So this December 21st the world will come to a complete and abrupt end. The whole event will last approximately five minutes during which time the earth’s crust will liquefy and the whole of humanity will sink into a molten lava stew that waits beneath. Kiss you’re loved ones, call your parents, say a prayer…..it’s over…………….To quote the Indian commando from the movie Predator, “We’re all gonna die.” Or at least that’s what I’m told.
You see, my soon to be vaporized friends, the Mayan long count calendar, which is responsible in large part for this impending doomsday event, is only calculated to go as far as the 21st of December 2012, based upon its starting time of 3114 BC. The calendar in question was designed on a 20 base or vigesimal system which scholars indicate was designed to most effectively use a Mayan person’s ten fingers and ten toes, thereby ushering in the first digital age of mathematics!
I certainly don’t want to dilute the special nature of this hideous event for you all but Mayan Mythology actually created four long count calendars, one for each world age that its gods created. We are fortunate enough to be witness to the fourth and final age, or long count calendar, which represents the age of man.
Now before we all run screaming into the streets I think it’s important to inform my valued readers that the Mayans had calendars for just about everything you can imagine and for as long as you can fathom. Would it comfort you to know that our Mayan ancestors had calendars that calculated periods of time much longer then the fourth age long count? For example;
1 pictun = 20 baktun = 2,880,000 days = 7,885 years. Or better yet;
1 alautun = 20 kinchilton = 23,040,000,000 days = 63 million years.

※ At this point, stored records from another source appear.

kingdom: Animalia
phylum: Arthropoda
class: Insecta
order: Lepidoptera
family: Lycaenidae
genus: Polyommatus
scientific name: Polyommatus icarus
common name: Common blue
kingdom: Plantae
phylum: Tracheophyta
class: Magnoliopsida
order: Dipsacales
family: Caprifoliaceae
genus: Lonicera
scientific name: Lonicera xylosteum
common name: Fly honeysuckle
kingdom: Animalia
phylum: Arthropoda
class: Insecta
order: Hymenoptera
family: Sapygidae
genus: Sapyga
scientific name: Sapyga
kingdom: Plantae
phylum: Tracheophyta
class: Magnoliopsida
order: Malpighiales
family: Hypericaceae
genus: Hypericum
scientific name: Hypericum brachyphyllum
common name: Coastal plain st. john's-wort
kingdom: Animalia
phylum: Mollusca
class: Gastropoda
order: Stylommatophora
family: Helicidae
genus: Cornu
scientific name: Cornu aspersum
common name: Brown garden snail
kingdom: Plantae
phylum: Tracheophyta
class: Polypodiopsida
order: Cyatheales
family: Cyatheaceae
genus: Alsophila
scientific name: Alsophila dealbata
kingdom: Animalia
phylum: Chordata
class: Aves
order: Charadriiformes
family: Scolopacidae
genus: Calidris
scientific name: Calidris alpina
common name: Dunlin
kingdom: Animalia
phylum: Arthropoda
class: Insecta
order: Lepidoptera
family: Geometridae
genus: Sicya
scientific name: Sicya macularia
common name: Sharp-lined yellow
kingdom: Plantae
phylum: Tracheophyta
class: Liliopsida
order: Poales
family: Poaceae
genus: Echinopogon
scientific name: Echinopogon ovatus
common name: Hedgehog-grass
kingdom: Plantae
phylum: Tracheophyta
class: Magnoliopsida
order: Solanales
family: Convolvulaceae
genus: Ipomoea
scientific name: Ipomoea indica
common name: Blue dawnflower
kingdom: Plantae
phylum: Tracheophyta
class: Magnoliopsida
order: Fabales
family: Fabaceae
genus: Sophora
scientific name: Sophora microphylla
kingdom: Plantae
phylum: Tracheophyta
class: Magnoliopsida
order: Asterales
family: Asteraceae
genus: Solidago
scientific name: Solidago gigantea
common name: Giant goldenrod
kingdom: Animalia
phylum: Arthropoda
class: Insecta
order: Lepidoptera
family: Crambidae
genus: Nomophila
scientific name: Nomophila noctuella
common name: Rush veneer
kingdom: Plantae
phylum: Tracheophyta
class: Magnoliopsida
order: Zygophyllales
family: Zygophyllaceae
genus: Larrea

Put that in your android and smoke it!
A number of the more scholarly interpretations of this calendar phenomenon actually have some level of scientific foundation to support their theories of impending planetary palooza. One such theory suggests that every 24,000 to 26,000 years the solar system and all it planets ebb toward the galactic boundary, causing the sun to emit potentially damaging electromagnetic pulses from solar flares onto the earths surface. These EMPs could have the power to kill off a significant portion of the earth’s population or at the very least cause electrical disruptions that would take years to recover from. According to these scientists we are currently at the 24,000 to 26,000 year mark; give or a take a thousand years.
Another pseudo science based explanation involves the earth’s gravitational field. Approximately every 400,000 years or so the earth’s magnetic field reverses polarity completely, making the South Pole the new North Pole. It is during this transformation that the disruption to the gravitational field causes havoc with the earth’s crust, which I am told is held down primarily by the force of gravity. With no real stable gravitational force in effect, the earth’s crust will fall apart, and either float away or sink into the liquid magma below. Either way this could be a real bummer for us humans. What is not known however is how long this changing polarity takes to complete its rotation. It could be a day, a year or a million years so we may have a little wiggle room there.
Some of the other more fantastic theories zinging through cyberspace involve a Sumerian discovered planet heading toward earth and scheduled to arrive around December 21st. There are those who believe the planets will come to some kind of special alignment that will cause massive blackouts. For the frayed haired goggle wearing conspiracy theorists out there, December 21st is the day aliens return from their prior visit to earth and check out how much progress, or lack thereof, we made with all the tools and scientific knowledge they gave us during their first trip 15,000 years ago. Nobody likes to be micro managed. Some believe that the world’s largest particle accelerator in Europe will be turned on this year and create a black hole that will turn earth into a dense blob the size of a basketball. Religious fanatics are convinced that the final battle between good and evil, (not Obama v Romney) or Armageddon is set to go down this year. Many believe, along with Physicists at Berkeley , that we are way overdue for a major catastrophic event and we will all assume room temperature very soon.
I personally don’t have the slightest notion that December 21st will be anything other then payday Friday and the start of another winter. But it wouldn’t bother me much if it wasn’t. Humans living on this rock have had a tough time of late getting it together and one could make a solid argument that we have worn out our usefulness here. Maybe it is about time for a major earth cleansing event to come along and clean the slate and let another organism have a shot at this crib.
Maybe someday Mother Nature will tire of our petty arrogance and delusions of grandeur and simply bitch slap us off the face of the earth. The Mayan’s have calendars going forward for years. The earth’s magnetic field is fine and solar flares happen all the time. There’s no doomsday planet hurling this way and aliens must have better things to do then to waste gas driving to this side of the universe. The government is probably building the particle accelerator so it will never be finished on time and when it is, it won’t work. I can’t wait for the arrival of Armageddon so I’m sure it will continue to keep me waiting and nothing useful ever comes out of Berkeley so there it is. We just may have to co-exist for awhile longer.
If and when you wake up on the morning of December 21st, be grateful. Treat it as if you have received a second chance. Make a positive change in some way for yourself or someone around you. Although we humans are magnificent at creating our own drama, use it’s folly as a motivator.
Who knows, maybe we will have a chance at total extermination next year.